Extending the ‘place for everyone’ theme, Rangitāne gifted he aho tangata the threads that bind us as the central guiding kaupapa. In a modern context, the whakatauki embraces all communities as one, under the kaupapa of rangimarie, the mantle of peace.
The proverb also refers to the technique for weaving kāhu, or cloaks. Significant representations include a taniko border comprised of triangular configurations known as niho, which signify the relationship with the Manawatū landscape.
He kāhu the cloak is placed over CETA creating a safe, welcoming space for the community and visitors.
Site design - he kāhu the cloak ‘laid down over the land’ informs the site’s strong angular topography.
The entrance is open and inviting, low edges define the space.

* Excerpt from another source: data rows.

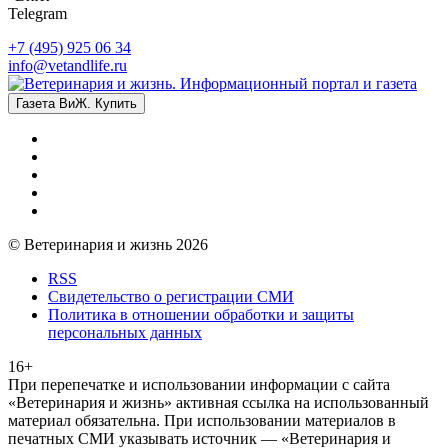
Telegram
+7 (495) 925 06 34
info@vetandlife.ru
Газета ВиЖ. Купить
© Ветеринария и жизнь 2026
RSS
Свидетельство о регистрации СМИ
Политика в отношении обработки и защиты
персональных данных
16+
При перепечатке и использовании информации с сайта
«Ветеринария и жизнь» активная ссылка на использованный
материал обязательна. При использовании материалов в
печатных СМИ указывать источник — «Ветеринария и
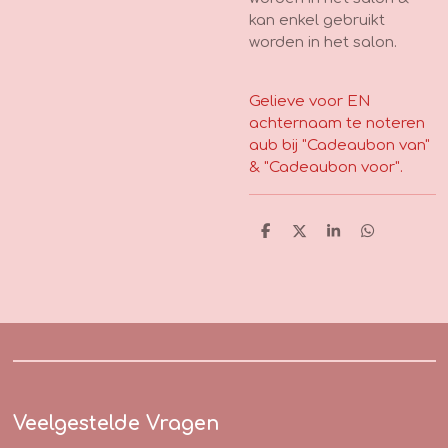
kan enkel gebruikt
worden in het salon.
Gelieve voor EN
achternaam te noteren
aub bij "Cadeaubon van"
& "Cadeaubon voor".
D
D
S
D
e
e
h
e
l
e
a
l
e
l
r
e
n
e
n
Veelgestelde Vragen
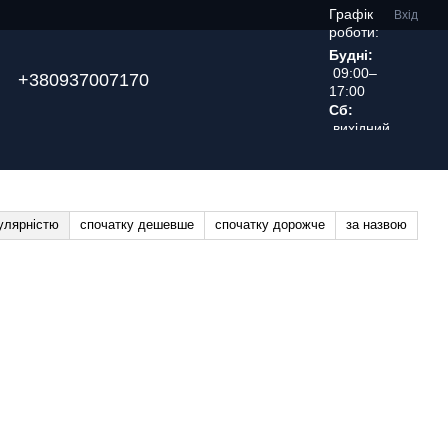
Графік
Вхід
роботи:
Будні:
09:00–
+380937007170
17:00
Сб:
вихідний
день
улярністю
спочатку дешевше
спочатку дорожче
за назвою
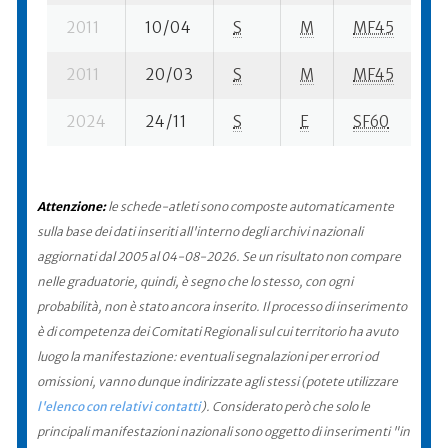
2011
10/04
S
M
MF45
22
2011
20/03
S
M
MF45
10
2024
24/11
S
E
SF60
52
Attenzione:
le schede-atleti sono composte automaticamente
sulla base dei dati inseriti all'interno degli archivi nazionali
aggiornati dal 2005 al 04-08-2026. Se un risultato non compare
nelle graduatorie, quindi, è segno che lo stesso, con ogni
probabilità, non è stato ancora inserito. Il processo di inserimento
è di competenza dei Comitati Regionali sul cui territorio ha avuto
luogo la manifestazione: eventuali segnalazioni per errori od
omissioni, vanno dunque indirizzate agli stessi (potete utilizzare
l'elenco con relativi contatti
). Considerato però che solo le
principali manifestazioni nazionali sono oggetto di inserimenti "in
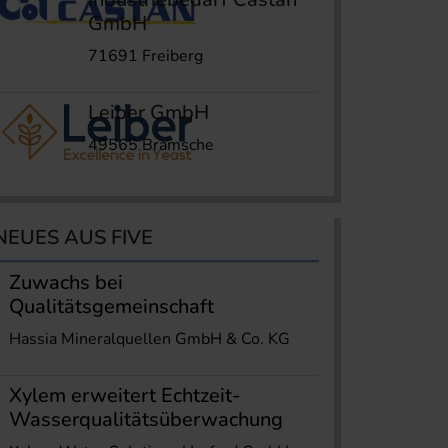
GmbH
71691 Freiberg
Leiber GmbH
49565 Bramsche
NEUES AUS FIVE
Zuwachs bei
Qualitätsgemeinschaft
Hassia Mineralquellen GmbH & Co. KG
Xylem erweitert Echtzeit-
Wasserqualitätsüberwachung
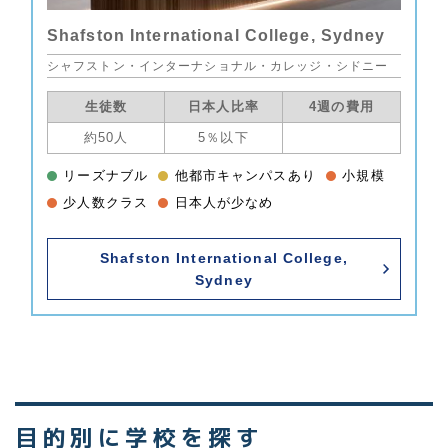
Shafston International College, Sydney
シャフストン・インターナショナル・カレッジ・シドニー
生徒数
日本人比率
4週の費用
約50人
5％以下
リーズナブル
他都市キャンパスあり
小規模
少人数クラス
日本人が少なめ
Shafston International College,
Sydney
目的別に学校を探す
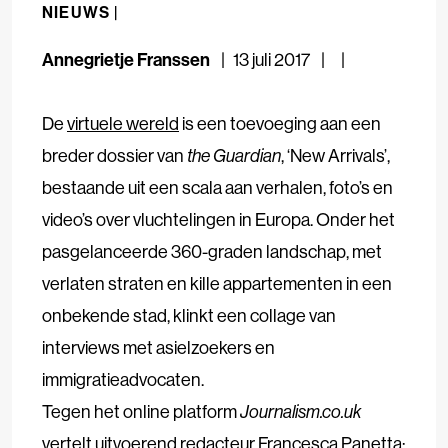
NIEUWS |
Annegrietje Franssen
13 juli 2017
De
virtuele wereld
is een toevoeging aan een
breder dossier van
the Guardian
, ‘New Arrivals’,
bestaande uit een scala aan verhalen, foto’s en
video’s over vluchtelingen in Europa. Onder het
pasgelanceerde 360-graden landschap, met
verlaten straten en kille appartementen in een
onbekende stad, klinkt een collage van
interviews met asielzoekers en
immigratieadvocaten.
Tegen het online platform
Journalism.co.uk
vertelt uitvoerend redacteur Francesca Panetta:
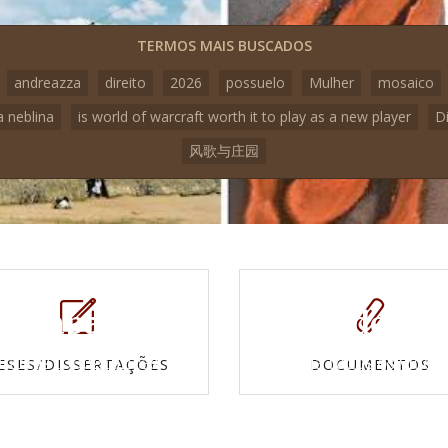
TERMOS MAIS BUSCADOS
andreazza
direito
2026
possuelo
Mulher
mosaico
a neblina
is world of warcraft worth it to play as a new player
D
风歌与庄园
Mapas e
Vídeos
Cartas topográficas
Veja todos os vídeo
ESES/DISSERTAÇÕES
DOCUMENTOS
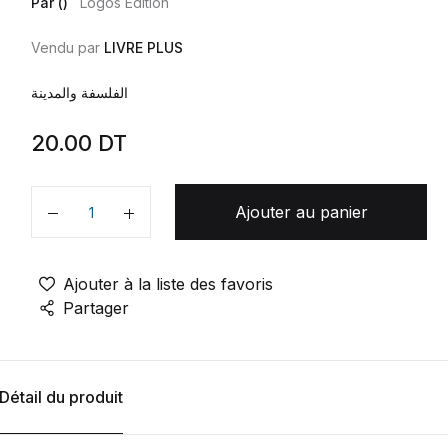
Par ()
Logos Edition
Vendu par
LIVRE PLUS
الفلسفة والمدينة
20.00
DT
Ajouter au panier
Quantité
Ajouter à la liste des favoris
Partager
Détail du produit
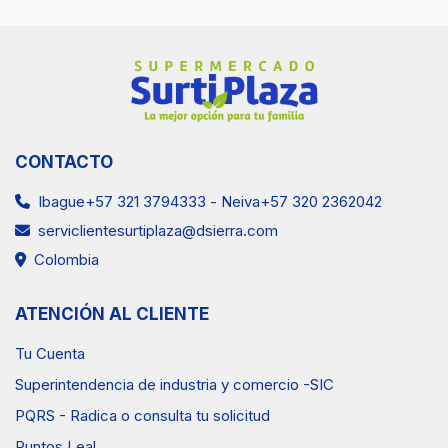
CONTACTO
Ibague+57 321 3794333
-
Neiva+57 320 2362042
serviclientesurtiplaza@dsierra.com
Colombia
ATENCIÓN AL CLIENTE
Tu Cuenta
Superintendencia de industria y comercio -SIC
PQRS - Radica o consulta tu solicitud
Puntos Leal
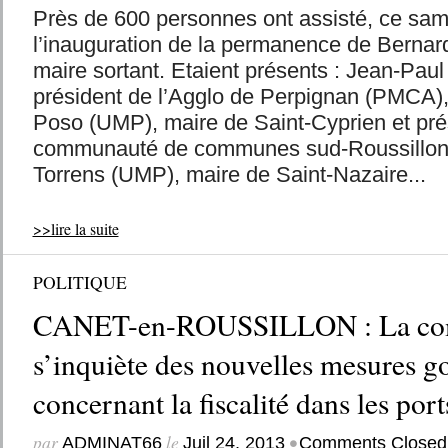
Près de 600 personnes ont assisté, ce same
l’inauguration de la permanence de Berna
maire sortant. Etaient présents : Jean-Paul
président de l’Agglo de Perpignan (PMCA),
Poso (UMP), maire de Saint-Cyprien et pré
communauté de communes sud-Roussillon
Torrens (UMP), maire de Saint-Nazaire...
>>lire la suite
POLITIQUE
CANET-en-ROUSSILLON : La c
s’inquiète des nouvelles mesures 
concernant la fiscalité dans les por
par
le
•
ADMINAT66
Juil 24, 2013
Comments Closed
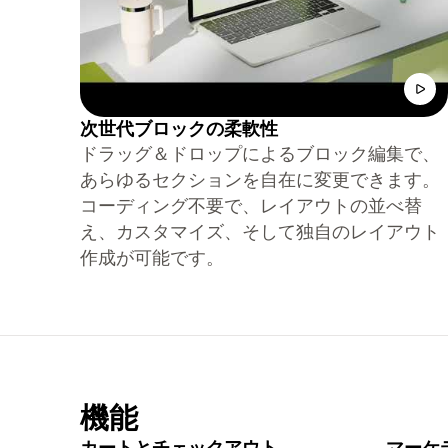
次世代ブロックの柔軟性
ドラッグ＆ドロップによるブロック編集で、
あらゆるセクションを自在に変更できます。
コーディング不要で、レイアウトの並べ替
え、カスタマイズ、そして独自のレイアウト
作成が可能です。
機能
カートとチェックアウト
マーケ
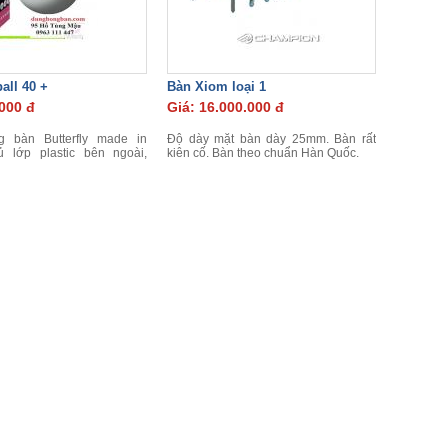
ball 40 +
Bàn Xiom loại 1
.000 đ
Giá: 16.000.000 đ
 bàn Butterfly made in
Độ dày mặt bàn dày 25mm. Bàn rất
ủ lớp plastic bên ngoài,
kiên cố. Bàn theo chuẩn Hàn Quốc.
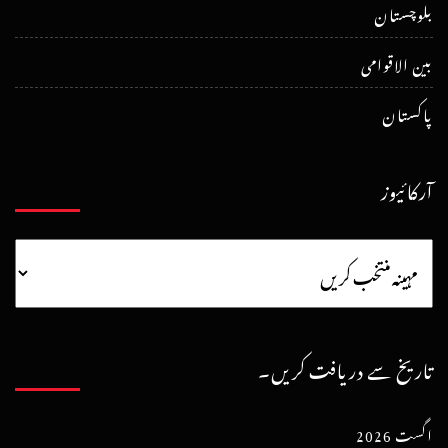
بلوچستان
بین الاقوامی
پاکستان
آرکائیوز
تاریخ سے دریافت کریں۔
اگست 2026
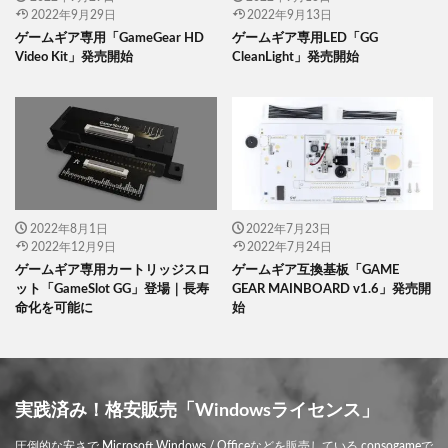
2022年9月29日
2022年9月13日
ゲームギア専用「GameGear HD
ゲームギア専用LED「GG
Video Kit」発売開始
CleanLight」発売開始
2022年8月1日
2022年7月23日
2022年12月9日
2022年7月24日
ゲームギア専用カートリッジスロ
ゲームギア互換基板「GAME
ット「GameSlot GG」登場｜長寿
GEAR MAINBOARD v1.6」発売開
命化を可能に
始
実践済み！格安販売「Windowsライセンス」
圧倒的な安さで Microsoft Windows / Officeなどを販売している consogameで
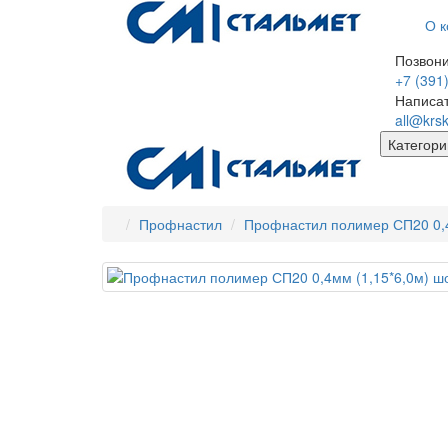
О 
Позвони
+7 (391
Написа
all@krs
Категори
Профнастил
Профнастил полимер СП20 0,4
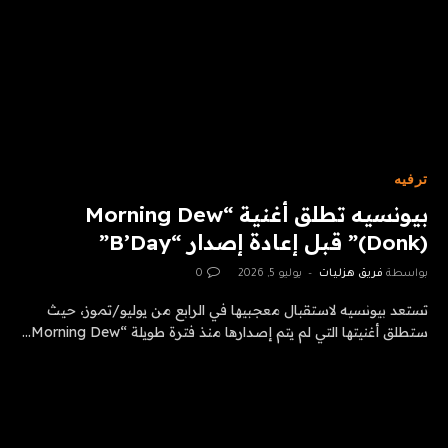
ترفيه
بيونسيه تطلق أغنية “Morning Dew
(Donk)” قبل إعادة إصدار “B’Day”
بواسطة
فريق هزليات
يوليو 5, 2026
0
تستعد بيونسيه لاستقبال معجبيها في الرابع من يوليو/تموز، حيث
ستطلق أغنيتها التي لم يتم إصدارها منذ فترة طويلة “Morning Dew…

He kāhu elevated 600mm above the street is grounded with stone and niho pathways that ‘zig zag’ visitors through a grove of kowhai, elevating them to bridge level. Strong tāniko borders add texture and depth and are decorative details woven within the cloak’s structure, visible on seating, walls and paving. The footbridge, laced with timber, is a thread raising visitors from he kāhu into the main arena creating both a sense of expectation and a moment of peace and pause before the action. Illuminated and activated by digital displays, the bridge lifts visitors above the speedway activity with a subtle arc to reveal the main arena.
The site’s story is told through interpretive elements that embellish the space with meaning. The kāhu narrative is visible alongside a cross-section of community stories, which reveal diverse uses and connections.
A new brand, he tatau korero our stories links visually with the niho form and allows figurative space for future stories and voices to be included.
The success has been in the adoption of the design kaupapa through all elements, from site layout and design, to brand and storytelling. As a design kaupapa he kāhu creates the foundation for a public space design that responds to indigenous culture, heritage and sense of place.